The organization was founded by Columbia and a foundation to support press and speech freedoms through various methods, including litigation. Their clients, songwriter Holly O’Reilly and former professional cyclist Joseph M. Papp, were blocked by the President because of offending tweets, they said.
The group’s letter focused on the @realDonaldTrump account, from which the President does most of his tweeting, but they pointed out that their argument applied to the official @POTUS account too.
“Your @realDonaldTrump account constitutes a designated public forum,” they argued. “It is a forum for expression in which you share information and opinions relating to government policy with the public at large, and in which members of the public can engage you, engage one another, and sometimes elicit responses from you. Your Twitter account is a designated public forum for essentially the same reasons that open city council meetings and school board meetings are.”
LawNewz.com reached out to the White House for comment, but they have not responded.
Washington University School of Law Professor Gregory Magarian gave LawNewz.com his take on whether the group’s argument carried weight.
“It’s novel,” he told LawNewz.com.
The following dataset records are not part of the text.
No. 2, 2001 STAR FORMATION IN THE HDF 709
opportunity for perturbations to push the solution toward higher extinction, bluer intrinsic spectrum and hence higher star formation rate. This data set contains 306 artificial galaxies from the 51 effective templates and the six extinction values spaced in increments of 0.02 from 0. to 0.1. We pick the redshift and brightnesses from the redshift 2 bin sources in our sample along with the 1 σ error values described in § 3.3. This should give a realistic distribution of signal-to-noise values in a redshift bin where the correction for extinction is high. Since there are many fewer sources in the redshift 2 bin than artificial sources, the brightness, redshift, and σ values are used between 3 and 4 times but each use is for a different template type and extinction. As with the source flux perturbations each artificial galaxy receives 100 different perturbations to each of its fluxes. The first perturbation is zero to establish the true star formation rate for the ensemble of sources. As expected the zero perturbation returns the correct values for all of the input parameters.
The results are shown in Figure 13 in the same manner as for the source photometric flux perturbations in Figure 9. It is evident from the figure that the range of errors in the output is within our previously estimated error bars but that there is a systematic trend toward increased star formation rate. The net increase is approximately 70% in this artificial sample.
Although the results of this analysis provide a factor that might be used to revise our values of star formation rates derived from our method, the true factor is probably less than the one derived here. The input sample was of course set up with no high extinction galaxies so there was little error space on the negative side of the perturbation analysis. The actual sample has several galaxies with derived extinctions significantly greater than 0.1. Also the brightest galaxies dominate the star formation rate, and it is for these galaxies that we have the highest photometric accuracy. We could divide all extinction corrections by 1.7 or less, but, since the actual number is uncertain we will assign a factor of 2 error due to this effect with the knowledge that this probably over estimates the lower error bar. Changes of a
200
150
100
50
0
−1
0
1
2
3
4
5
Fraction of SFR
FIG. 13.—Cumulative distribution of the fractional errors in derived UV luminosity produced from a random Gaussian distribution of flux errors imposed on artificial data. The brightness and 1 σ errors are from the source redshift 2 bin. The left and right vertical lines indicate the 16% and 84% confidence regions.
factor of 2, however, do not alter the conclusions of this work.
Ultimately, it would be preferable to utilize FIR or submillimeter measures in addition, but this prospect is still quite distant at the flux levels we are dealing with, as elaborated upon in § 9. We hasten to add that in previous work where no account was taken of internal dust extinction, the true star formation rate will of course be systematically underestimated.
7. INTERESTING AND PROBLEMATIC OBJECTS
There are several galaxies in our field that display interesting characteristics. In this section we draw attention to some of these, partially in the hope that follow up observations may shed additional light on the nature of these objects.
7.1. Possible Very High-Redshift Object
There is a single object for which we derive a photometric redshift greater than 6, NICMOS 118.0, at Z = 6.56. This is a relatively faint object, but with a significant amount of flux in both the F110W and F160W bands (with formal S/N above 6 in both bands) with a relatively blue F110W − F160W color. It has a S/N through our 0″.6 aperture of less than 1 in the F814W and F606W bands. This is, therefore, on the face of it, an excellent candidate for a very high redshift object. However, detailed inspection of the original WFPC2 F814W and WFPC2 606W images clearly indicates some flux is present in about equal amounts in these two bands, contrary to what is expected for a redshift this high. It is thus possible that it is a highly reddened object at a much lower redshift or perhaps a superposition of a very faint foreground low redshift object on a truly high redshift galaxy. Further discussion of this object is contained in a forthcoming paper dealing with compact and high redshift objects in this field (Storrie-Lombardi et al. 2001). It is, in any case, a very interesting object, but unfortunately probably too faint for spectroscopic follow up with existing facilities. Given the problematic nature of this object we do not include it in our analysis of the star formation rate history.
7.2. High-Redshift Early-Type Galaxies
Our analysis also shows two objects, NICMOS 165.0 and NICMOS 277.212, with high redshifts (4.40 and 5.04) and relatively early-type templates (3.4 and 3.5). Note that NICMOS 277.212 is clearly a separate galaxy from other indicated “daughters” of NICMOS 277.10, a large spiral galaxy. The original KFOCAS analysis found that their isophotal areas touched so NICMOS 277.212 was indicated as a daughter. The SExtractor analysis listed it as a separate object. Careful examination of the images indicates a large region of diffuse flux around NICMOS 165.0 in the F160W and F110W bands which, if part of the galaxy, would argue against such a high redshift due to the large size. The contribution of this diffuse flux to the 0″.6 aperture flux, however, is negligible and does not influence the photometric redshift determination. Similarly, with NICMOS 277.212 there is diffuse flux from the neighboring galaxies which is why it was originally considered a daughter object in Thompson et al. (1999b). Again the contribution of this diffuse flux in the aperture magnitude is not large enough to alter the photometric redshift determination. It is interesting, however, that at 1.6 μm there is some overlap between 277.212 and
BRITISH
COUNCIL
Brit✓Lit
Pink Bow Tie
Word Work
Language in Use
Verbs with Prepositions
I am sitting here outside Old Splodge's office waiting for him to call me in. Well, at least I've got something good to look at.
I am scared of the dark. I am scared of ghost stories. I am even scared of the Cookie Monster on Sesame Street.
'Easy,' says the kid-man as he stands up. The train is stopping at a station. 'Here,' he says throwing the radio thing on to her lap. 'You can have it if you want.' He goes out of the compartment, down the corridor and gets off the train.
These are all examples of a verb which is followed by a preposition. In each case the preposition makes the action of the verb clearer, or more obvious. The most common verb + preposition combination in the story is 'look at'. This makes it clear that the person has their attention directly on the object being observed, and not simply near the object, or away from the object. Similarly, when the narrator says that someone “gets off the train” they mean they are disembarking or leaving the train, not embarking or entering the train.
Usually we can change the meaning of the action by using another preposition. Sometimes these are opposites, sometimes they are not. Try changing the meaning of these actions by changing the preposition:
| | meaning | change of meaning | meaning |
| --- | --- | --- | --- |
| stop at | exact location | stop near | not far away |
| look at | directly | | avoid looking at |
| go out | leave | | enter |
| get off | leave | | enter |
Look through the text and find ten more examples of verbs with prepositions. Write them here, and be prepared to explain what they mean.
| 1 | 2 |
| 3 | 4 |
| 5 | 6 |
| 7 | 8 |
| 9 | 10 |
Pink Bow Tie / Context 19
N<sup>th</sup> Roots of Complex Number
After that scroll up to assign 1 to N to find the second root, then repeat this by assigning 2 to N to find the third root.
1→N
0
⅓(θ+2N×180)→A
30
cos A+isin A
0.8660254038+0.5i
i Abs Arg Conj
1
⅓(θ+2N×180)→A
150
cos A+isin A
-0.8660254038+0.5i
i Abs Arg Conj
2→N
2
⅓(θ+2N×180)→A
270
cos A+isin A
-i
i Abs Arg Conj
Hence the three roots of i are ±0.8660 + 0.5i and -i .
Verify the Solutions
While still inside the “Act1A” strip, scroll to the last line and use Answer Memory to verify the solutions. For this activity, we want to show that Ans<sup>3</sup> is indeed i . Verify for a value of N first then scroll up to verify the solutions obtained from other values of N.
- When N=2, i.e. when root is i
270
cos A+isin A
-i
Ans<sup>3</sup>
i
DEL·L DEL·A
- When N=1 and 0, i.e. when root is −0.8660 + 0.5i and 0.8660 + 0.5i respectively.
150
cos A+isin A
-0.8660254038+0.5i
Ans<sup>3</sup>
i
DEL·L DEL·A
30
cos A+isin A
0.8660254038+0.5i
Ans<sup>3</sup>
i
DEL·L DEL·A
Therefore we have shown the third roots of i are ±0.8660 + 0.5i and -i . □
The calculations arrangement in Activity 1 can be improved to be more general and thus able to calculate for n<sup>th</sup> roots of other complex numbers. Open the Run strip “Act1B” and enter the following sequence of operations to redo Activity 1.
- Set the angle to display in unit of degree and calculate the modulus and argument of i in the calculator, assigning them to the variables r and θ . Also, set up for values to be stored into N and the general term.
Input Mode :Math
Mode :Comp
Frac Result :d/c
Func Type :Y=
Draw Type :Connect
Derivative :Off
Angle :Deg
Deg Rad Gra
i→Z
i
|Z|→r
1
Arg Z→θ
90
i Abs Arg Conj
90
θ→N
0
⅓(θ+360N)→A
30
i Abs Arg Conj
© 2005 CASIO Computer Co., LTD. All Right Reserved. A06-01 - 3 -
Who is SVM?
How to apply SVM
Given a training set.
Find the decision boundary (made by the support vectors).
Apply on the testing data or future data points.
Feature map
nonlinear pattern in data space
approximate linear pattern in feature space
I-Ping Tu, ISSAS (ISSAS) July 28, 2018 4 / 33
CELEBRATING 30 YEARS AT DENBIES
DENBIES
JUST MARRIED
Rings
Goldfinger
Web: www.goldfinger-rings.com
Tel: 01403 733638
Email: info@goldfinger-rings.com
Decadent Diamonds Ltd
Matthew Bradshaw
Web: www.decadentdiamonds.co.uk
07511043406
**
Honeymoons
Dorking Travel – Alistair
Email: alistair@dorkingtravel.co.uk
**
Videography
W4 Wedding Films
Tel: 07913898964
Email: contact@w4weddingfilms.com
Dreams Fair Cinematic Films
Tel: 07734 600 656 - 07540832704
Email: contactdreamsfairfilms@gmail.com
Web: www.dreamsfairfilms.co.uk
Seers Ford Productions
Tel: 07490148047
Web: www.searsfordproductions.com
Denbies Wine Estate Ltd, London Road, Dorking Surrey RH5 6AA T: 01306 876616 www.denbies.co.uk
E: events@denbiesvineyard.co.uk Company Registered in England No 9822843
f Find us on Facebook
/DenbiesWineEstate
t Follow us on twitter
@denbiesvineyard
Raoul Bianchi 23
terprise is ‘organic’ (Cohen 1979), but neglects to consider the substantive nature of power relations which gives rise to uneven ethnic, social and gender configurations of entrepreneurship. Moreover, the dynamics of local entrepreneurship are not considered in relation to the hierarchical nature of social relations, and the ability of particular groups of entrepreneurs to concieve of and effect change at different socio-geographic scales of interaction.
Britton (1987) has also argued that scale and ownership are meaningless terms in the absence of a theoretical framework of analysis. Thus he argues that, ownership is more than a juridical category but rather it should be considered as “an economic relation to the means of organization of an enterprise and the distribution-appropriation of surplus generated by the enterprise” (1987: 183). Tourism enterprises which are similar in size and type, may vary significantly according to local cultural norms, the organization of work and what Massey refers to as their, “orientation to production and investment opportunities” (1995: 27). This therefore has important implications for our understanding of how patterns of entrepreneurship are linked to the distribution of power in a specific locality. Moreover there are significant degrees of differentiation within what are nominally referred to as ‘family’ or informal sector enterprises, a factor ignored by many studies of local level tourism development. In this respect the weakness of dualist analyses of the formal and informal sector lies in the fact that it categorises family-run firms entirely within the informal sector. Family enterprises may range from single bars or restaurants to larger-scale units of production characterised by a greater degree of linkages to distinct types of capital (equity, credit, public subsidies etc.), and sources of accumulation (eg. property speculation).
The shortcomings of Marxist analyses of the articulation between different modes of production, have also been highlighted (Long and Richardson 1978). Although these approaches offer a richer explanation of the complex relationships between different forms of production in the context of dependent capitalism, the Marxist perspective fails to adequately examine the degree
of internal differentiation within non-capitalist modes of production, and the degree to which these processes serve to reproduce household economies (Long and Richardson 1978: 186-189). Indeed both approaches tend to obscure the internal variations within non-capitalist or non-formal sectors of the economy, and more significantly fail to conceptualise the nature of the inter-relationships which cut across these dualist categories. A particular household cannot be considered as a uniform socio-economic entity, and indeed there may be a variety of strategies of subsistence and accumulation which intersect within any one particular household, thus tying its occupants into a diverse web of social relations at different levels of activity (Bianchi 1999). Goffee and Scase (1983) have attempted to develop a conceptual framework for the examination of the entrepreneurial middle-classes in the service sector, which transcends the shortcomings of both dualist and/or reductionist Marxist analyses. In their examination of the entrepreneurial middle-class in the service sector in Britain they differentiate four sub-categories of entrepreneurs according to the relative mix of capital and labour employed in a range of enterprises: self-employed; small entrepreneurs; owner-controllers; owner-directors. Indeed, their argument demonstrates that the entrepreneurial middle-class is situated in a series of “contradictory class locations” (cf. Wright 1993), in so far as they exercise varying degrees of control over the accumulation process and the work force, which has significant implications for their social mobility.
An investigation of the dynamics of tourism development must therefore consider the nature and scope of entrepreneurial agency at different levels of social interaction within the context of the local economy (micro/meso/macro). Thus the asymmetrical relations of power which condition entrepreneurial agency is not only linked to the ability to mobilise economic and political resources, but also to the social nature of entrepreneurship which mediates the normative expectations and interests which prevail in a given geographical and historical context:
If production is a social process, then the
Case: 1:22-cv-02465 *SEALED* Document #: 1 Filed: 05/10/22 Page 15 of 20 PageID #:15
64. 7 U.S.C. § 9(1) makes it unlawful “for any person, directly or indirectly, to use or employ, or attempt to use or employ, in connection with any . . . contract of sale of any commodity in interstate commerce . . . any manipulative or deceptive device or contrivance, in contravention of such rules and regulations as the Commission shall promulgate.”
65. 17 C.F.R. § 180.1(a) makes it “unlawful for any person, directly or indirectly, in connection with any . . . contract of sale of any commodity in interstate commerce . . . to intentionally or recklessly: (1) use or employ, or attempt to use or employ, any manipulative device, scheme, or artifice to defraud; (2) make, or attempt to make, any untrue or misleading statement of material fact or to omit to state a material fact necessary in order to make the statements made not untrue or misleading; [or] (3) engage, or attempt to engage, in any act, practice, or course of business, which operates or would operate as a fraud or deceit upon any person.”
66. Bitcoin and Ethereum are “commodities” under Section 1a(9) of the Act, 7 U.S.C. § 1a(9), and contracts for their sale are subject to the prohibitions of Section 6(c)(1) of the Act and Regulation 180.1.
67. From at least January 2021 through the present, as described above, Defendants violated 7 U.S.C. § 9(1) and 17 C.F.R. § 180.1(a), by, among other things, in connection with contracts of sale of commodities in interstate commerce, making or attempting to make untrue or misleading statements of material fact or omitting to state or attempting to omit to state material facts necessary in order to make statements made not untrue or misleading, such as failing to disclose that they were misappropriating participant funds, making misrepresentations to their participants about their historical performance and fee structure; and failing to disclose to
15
If this ever went to court, it would be a case of first impression. Magarian warned that therefore, no one can credibly predict how it might end up because there is no precedent.
Judges may rule on whether Trump’s Twitter account really is, or is analogous to, a designated public forum, he said. The administration could plausibly argue that the President’s social media usage is performed as a private person. After all, the website is owned by a company, not the government.
“That could be a winning argument,” Magarian said.
Several things would undercut that approach, however. Here’s a tweet and retweet that appeared on the Knight Institute’s page on Tuesday.
“It’s a fascinating and new and hard question,” Magarian said.
With the professor’s thoughts in mind, it is clear a hypothetical lawsuit could fill in gaps when it comes to First Amendment case law and the Internet.